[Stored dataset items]
[Start of Attachment]

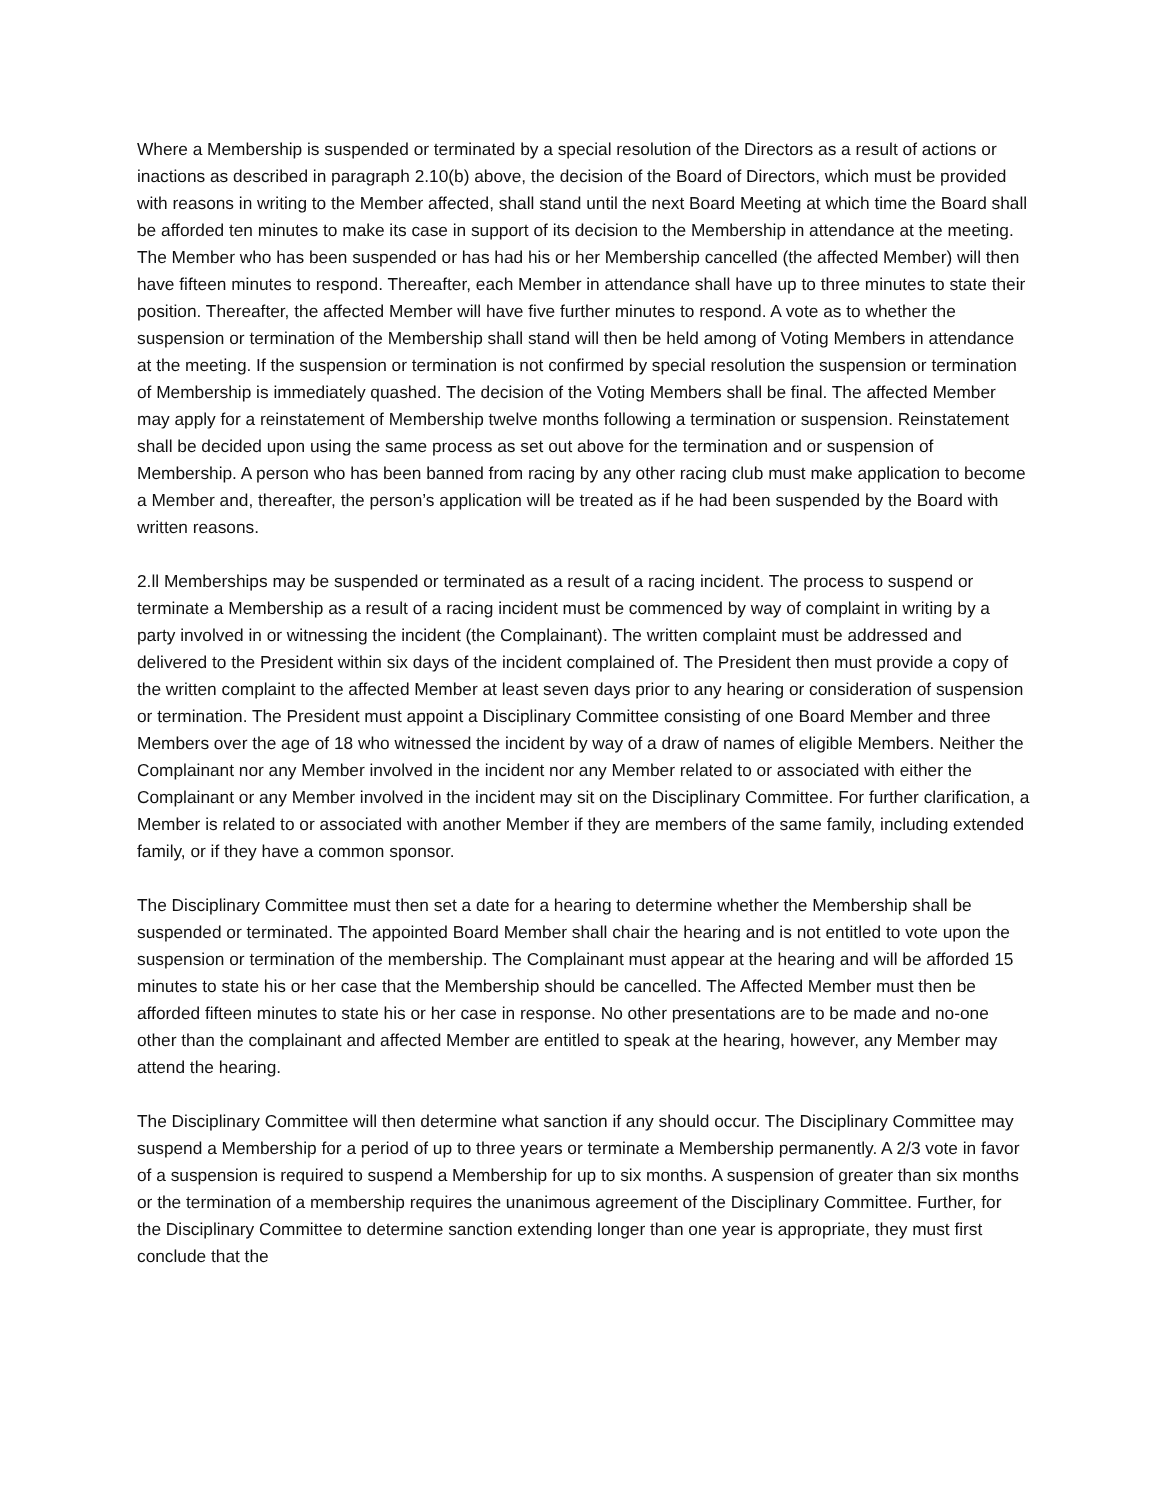Where a Membership is suspended or terminated by a special resolution of the Directors as a result of actions or inactions as described in paragraph 2.10(b) above, the decision of the Board of Directors, which must be provided with reasons in writing to the Member affected, shall stand until the next Board Meeting at which time the Board shall be afforded ten minutes to make its case in support of its decision to the Membership in attendance at the meeting. The Member who has been suspended or has had his or her Membership cancelled (the affected Member) will then have fifteen minutes to respond. Thereafter, each Member in attendance shall have up to three minutes to state their position. Thereafter, the affected Member will have five further minutes to respond. A vote as to whether the suspension or termination of the Membership shall stand will then be held among of Voting Members in attendance at the meeting. If the suspension or termination is not confirmed by special resolution the suspension or termination of Membership is immediately quashed. The decision of the Voting Members shall be final. The affected Member may apply for a reinstatement of Membership twelve months following a termination or suspension. Reinstatement shall be decided upon using the same process as set out above for the termination and or suspension of Membership. A person who has been banned from racing by any other racing club must make application to become a Member and, thereafter, the person’s application will be treated as if he had been suspended by the Board with written reasons.
2.ll Memberships may be suspended or terminated as a result of a racing incident. The process to suspend or terminate a Membership as a result of a racing incident must be commenced by way of complaint in writing by a party involved in or witnessing the incident (the Complainant). The written complaint must be addressed and delivered to the President within six days of the incident complained of. The President then must provide a copy of the written complaint to the affected Member at least seven days prior to any hearing or consideration of suspension or termination. The President must appoint a Disciplinary Committee consisting of one Board Member and three Members over the age of 18 who witnessed the incident by way of a draw of names of eligible Members. Neither the Complainant nor any Member involved in the incident nor any Member related to or associated with either the Complainant or any Member involved in the incident may sit on the Disciplinary Committee. For further clarification, a Member is related to or associated with another Member if they are members of the same family, including extended family, or if they have a common sponsor.
The Disciplinary Committee must then set a date for a hearing to determine whether the Membership shall be suspended or terminated. The appointed Board Member shall chair the hearing and is not entitled to vote upon the suspension or termination of the membership. The Complainant must appear at the hearing and will be afforded 15 minutes to state his or her case that the Membership should be cancelled. The Affected Member must then be afforded fifteen minutes to state his or her case in response. No other presentations are to be made and no-one other than the complainant and affected Member are entitled to speak at the hearing, however, any Member may attend the hearing.
The Disciplinary Committee will then determine what sanction if any should occur. The Disciplinary Committee may suspend a Membership for a period of up to three years or terminate a Membership permanently. A 2/3 vote in favor of a suspension is required to suspend a Membership for up to six months. A suspension of greater than six months or the termination of a membership requires the unanimous agreement of the Disciplinary Committee. Further, for the Disciplinary Committee to determine sanction extending longer than one year is appropriate, they must first conclude that the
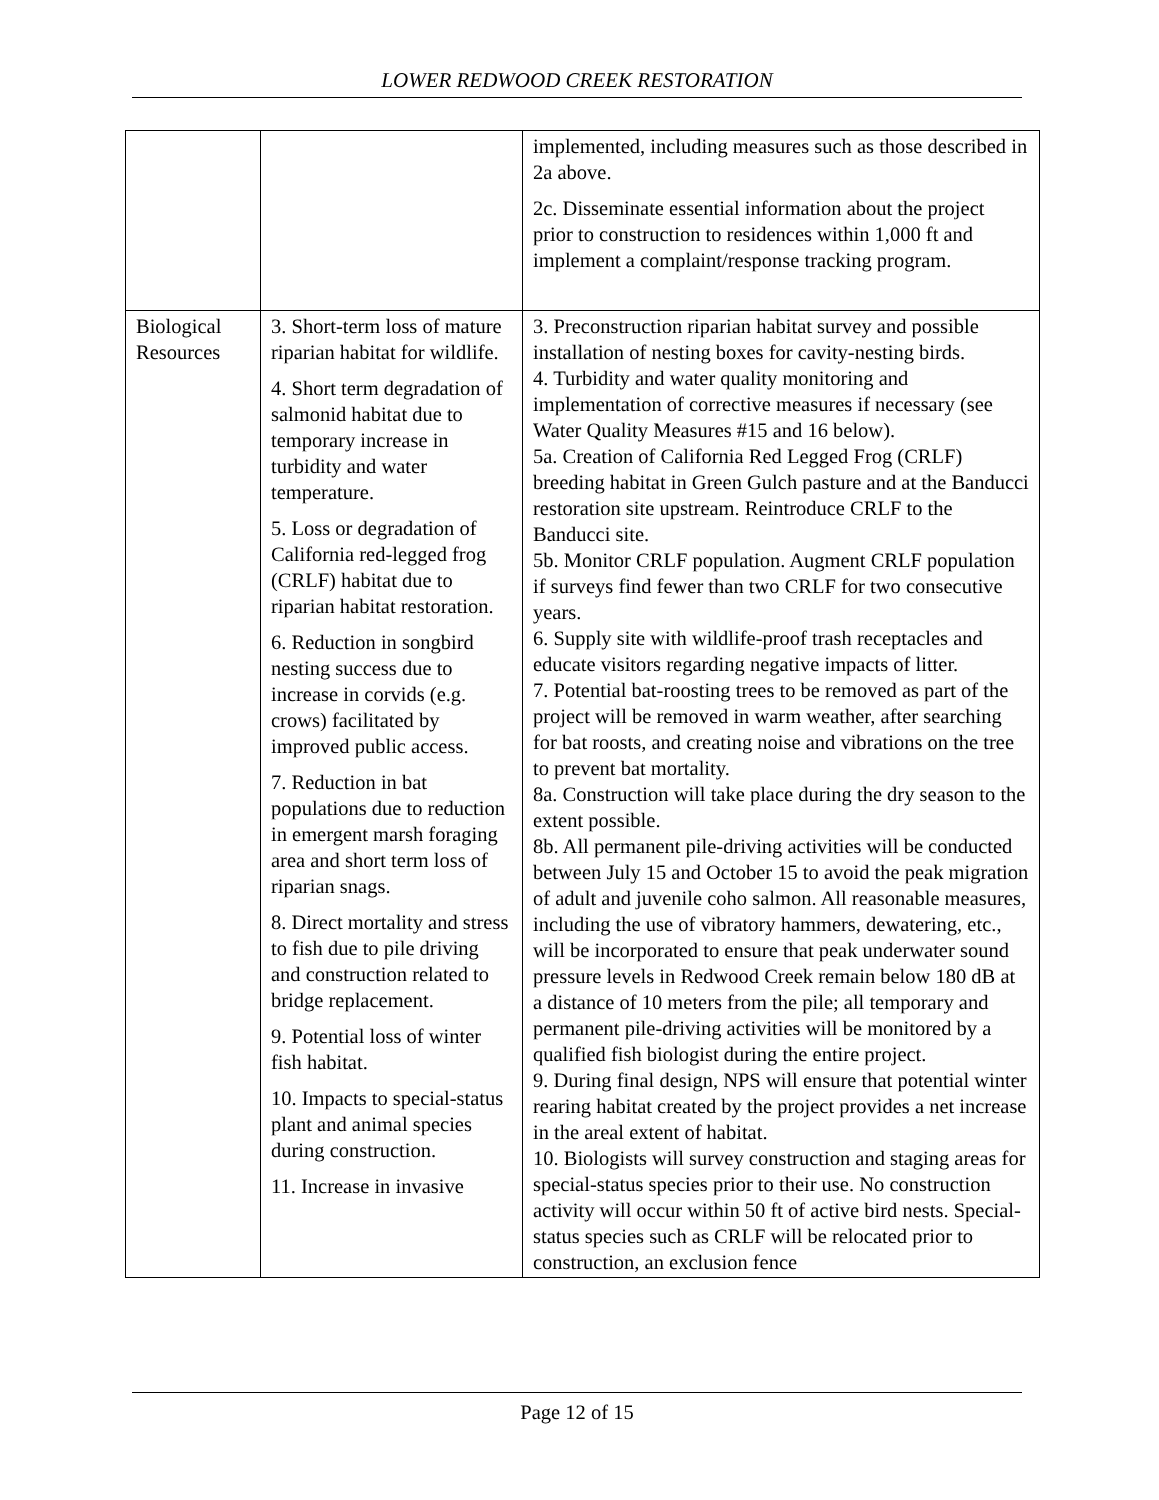LOWER REDWOOD CREEK RESTORATION
| | | implemented, including measures such as those described in 2a above. 2c. Disseminate essential information about the project prior to construction to residences within 1,000 ft and implement a complaint/response tracking program. |
| Biological Resources | 3. Short-term loss of mature riparian habitat for wildlife. 4. Short term degradation of salmonid habitat due to temporary increase in turbidity and water temperature. 5. Loss or degradation of California red-legged frog (CRLF) habitat due to riparian habitat restoration. 6. Reduction in songbird nesting success due to increase in corvids (e.g. crows) facilitated by improved public access. 7. Reduction in bat populations due to reduction in emergent marsh foraging area and short term loss of riparian snags. 8. Direct mortality and stress to fish due to pile driving and construction related to bridge replacement. 9. Potential loss of winter fish habitat. 10. Impacts to special-status plant and animal species during construction. 11. Increase in invasive | 3. Preconstruction riparian habitat survey and possible installation of nesting boxes for cavity-nesting birds. 4. Turbidity and water quality monitoring and implementation of corrective measures if necessary (see Water Quality Measures #15 and 16 below). 5a. Creation of California Red Legged Frog (CRLF) breeding habitat in Green Gulch pasture and at the Banducci restoration site upstream. Reintroduce CRLF to the Banducci site. 5b. Monitor CRLF population. Augment CRLF population if surveys find fewer than two CRLF for two consecutive years. 6. Supply site with wildlife-proof trash receptacles and educate visitors regarding negative impacts of litter. 7. Potential bat-roosting trees to be removed as part of the project will be removed in warm weather, after searching for bat roosts, and creating noise and vibrations on the tree to prevent bat mortality. 8a. Construction will take place during the dry season to the extent possible. 8b. All permanent pile-driving activities will be conducted between July 15 and October 15 to avoid the peak migration of adult and juvenile coho salmon. All reasonable measures, including the use of vibratory hammers, dewatering, etc., will be incorporated to ensure that peak underwater sound pressure levels in Redwood Creek remain below 180 dB at a distance of 10 meters from the pile; all temporary and permanent pile-driving activities will be monitored by a qualified fish biologist during the entire project. 9. During final design, NPS will ensure that potential winter rearing habitat created by the project provides a net increase in the areal extent of habitat. 10. Biologists will survey construction and staging areas for special-status species prior to their use. No construction activity will occur within 50 ft of active bird nests. Special-status species such as CRLF will be relocated prior to construction, an exclusion fence |
Page 12 of 15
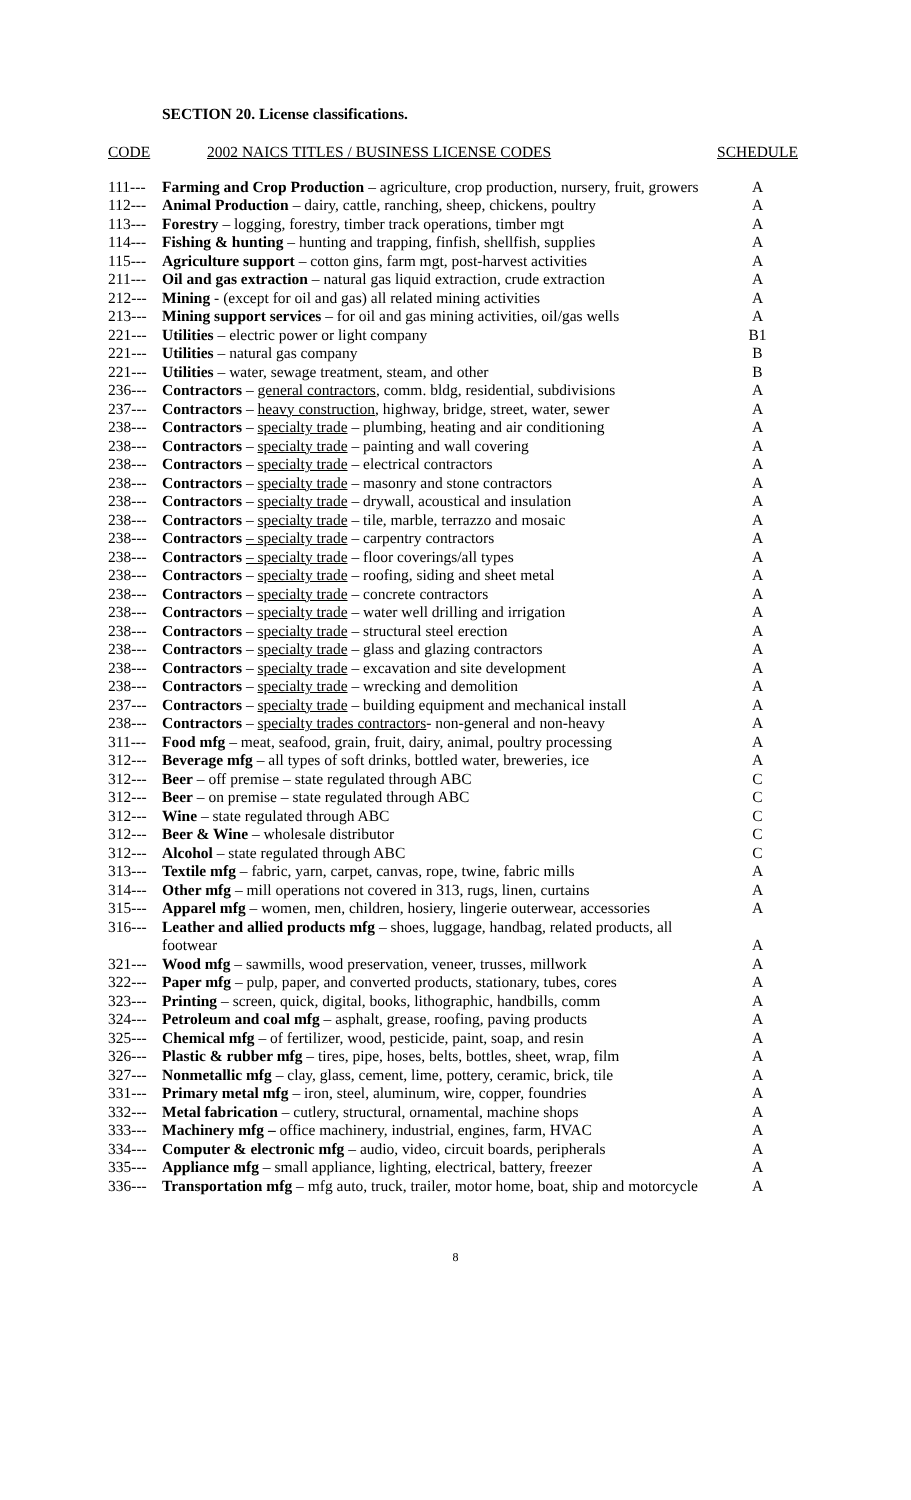SECTION 20. License classifications.
| CODE | 2002 NAICS TITLES / BUSINESS LICENSE CODES | SCHEDULE |
| --- | --- | --- |
| 111--- | Farming and Crop Production – agriculture, crop production, nursery, fruit, growers | A |
| 112--- | Animal Production – dairy, cattle, ranching, sheep, chickens, poultry | A |
| 113--- | Forestry – logging, forestry, timber track operations, timber mgt | A |
| 114--- | Fishing & hunting – hunting and trapping, finfish, shellfish, supplies | A |
| 115--- | Agriculture support – cotton gins, farm mgt, post-harvest activities | A |
| 211--- | Oil and gas extraction – natural gas liquid extraction, crude extraction | A |
| 212--- | Mining - (except for oil and gas) all related mining activities | A |
| 213--- | Mining support services – for oil and gas mining activities, oil/gas wells | A |
| 221--- | Utilities – electric power or light company | B1 |
| 221--- | Utilities – natural gas company | B |
| 221--- | Utilities – water, sewage treatment, steam, and other | B |
| 236--- | Contractors – general contractors , comm. bldg, residential, subdivisions | A |
| 237--- | Contractors – heavy construction , highway, bridge, street, water, sewer | A |
| 238--- | Contractors – specialty trade – plumbing, heating and air conditioning | A |
| 238--- | Contractors – specialty trade – painting and wall covering | A |
| 238--- | Contractors – specialty trade – electrical contractors | A |
| 238--- | Contractors – specialty trade – masonry and stone contractors | A |
| 238--- | Contractors – specialty trade – drywall, acoustical and insulation | A |
| 238--- | Contractors – specialty trade – tile, marble, terrazzo and mosaic | A |
| 238--- | Contractors – specialty trade – carpentry contractors | A |
| 238--- | Contractors – specialty trade – floor coverings/all types | A |
| 238--- | Contractors – specialty trade – roofing, siding and sheet metal | A |
| 238--- | Contractors – specialty trade – concrete contractors | A |
| 238--- | Contractors – specialty trade – water well drilling and irrigation | A |
| 238--- | Contractors – specialty trade – structural steel erection | A |
| 238--- | Contractors – specialty trade – glass and glazing contractors | A |
| 238--- | Contractors – specialty trade – excavation and site development | A |
| 238--- | Contractors – specialty trade – wrecking and demolition | A |
| 237--- | Contractors – specialty trade – building equipment and mechanical install | A |
| 238--- | Contractors – specialty trades contractors - non-general and non-heavy | A |
| 311--- | Food mfg – meat, seafood, grain, fruit, dairy, animal, poultry processing | A |
| 312--- | Beverage mfg – all types of soft drinks, bottled water, breweries, ice | A |
| 312--- | Beer – off premise – state regulated through ABC | C |
| 312--- | Beer – on premise – state regulated through ABC | C |
| 312--- | Wine – state regulated through ABC | C |
| 312--- | Beer & Wine – wholesale distributor | C |
| 312--- | Alcohol – state regulated through ABC | C |
| 313--- | Textile mfg – fabric, yarn, carpet, canvas, rope, twine, fabric mills | A |
| 314--- | Other mfg – mill operations not covered in 313, rugs, linen, curtains | A |
| 315--- | Apparel mfg – women, men, children, hosiery, lingerie outerwear, accessories | A |
| 316--- | Leather and allied products mfg – shoes, luggage, handbag, related products, all footwear | A |
| 321--- | Wood mfg – sawmills, wood preservation, veneer, trusses, millwork | A |
| 322--- | Paper mfg – pulp, paper, and converted products, stationary, tubes, cores | A |
| 323--- | Printing – screen, quick, digital, books, lithographic, handbills, comm | A |
| 324--- | Petroleum and coal mfg – asphalt, grease, roofing, paving products | A |
| 325--- | Chemical mfg – of fertilizer, wood, pesticide, paint, soap, and resin | A |
| 326--- | Plastic & rubber mfg – tires, pipe, hoses, belts, bottles, sheet, wrap, film | A |
| 327--- | Nonmetallic mfg – clay, glass, cement, lime, pottery, ceramic, brick, tile | A |
| 331--- | Primary metal mfg – iron, steel, aluminum, wire, copper, foundries | A |
| 332--- | Metal fabrication – cutlery, structural, ornamental, machine shops | A |
| 333--- | Machinery mfg – office machinery, industrial, engines, farm, HVAC | A |
| 334--- | Computer & electronic mfg – audio, video, circuit boards, peripherals | A |
| 335--- | Appliance mfg – small appliance, lighting, electrical, battery, freezer | A |
| 336--- | Transportation mfg – mfg auto, truck, trailer, motor home, boat, ship and motorcycle | A |
8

[End of Attachment]

Only the lines above from the line containing "covering | A |" through the line containing "off premise –" should be retyped, exactly and with both ends included.

| 238--- | Contractors – specialty trade – painting and wall covering | A |
| 238--- | Contractors – specialty trade – electrical contractors | A |
| 238--- | Contractors – specialty trade – masonry and stone contractors | A |
| 238--- | Contractors – specialty trade – drywall, acoustical and insulation | A |
| 238--- | Contractors – specialty trade – tile, marble, terrazzo and mosaic | A |
| 238--- | Contractors – specialty trade – carpentry contractors | A |
| 238--- | Contractors – specialty trade – floor coverings/all types | A |
| 238--- | Contractors – specialty trade – roofing, siding and sheet metal | A |
| 238--- | Contractors – specialty trade – concrete contractors | A |
| 238--- | Contractors – specialty trade – water well drilling and irrigation | A |
| 238--- | Contractors – specialty trade – structural steel erection | A |
| 238--- | Contractors – specialty trade – glass and glazing contractors | A |
| 238--- | Contractors – specialty trade – excavation and site development | A |
| 238--- | Contractors – specialty trade – wrecking and demolition | A |
| 237--- | Contractors – specialty trade – building equipment and mechanical install | A |
| 238--- | Contractors – specialty trades contractors - non-general and non-heavy | A |
| 311--- | Food mfg – meat, seafood, grain, fruit, dairy, animal, poultry processing | A |
| 312--- | Beverage mfg – all types of soft drinks, bottled water, breweries, ice | A |
| 312--- | Beer – off premise – state regulated through ABC | C |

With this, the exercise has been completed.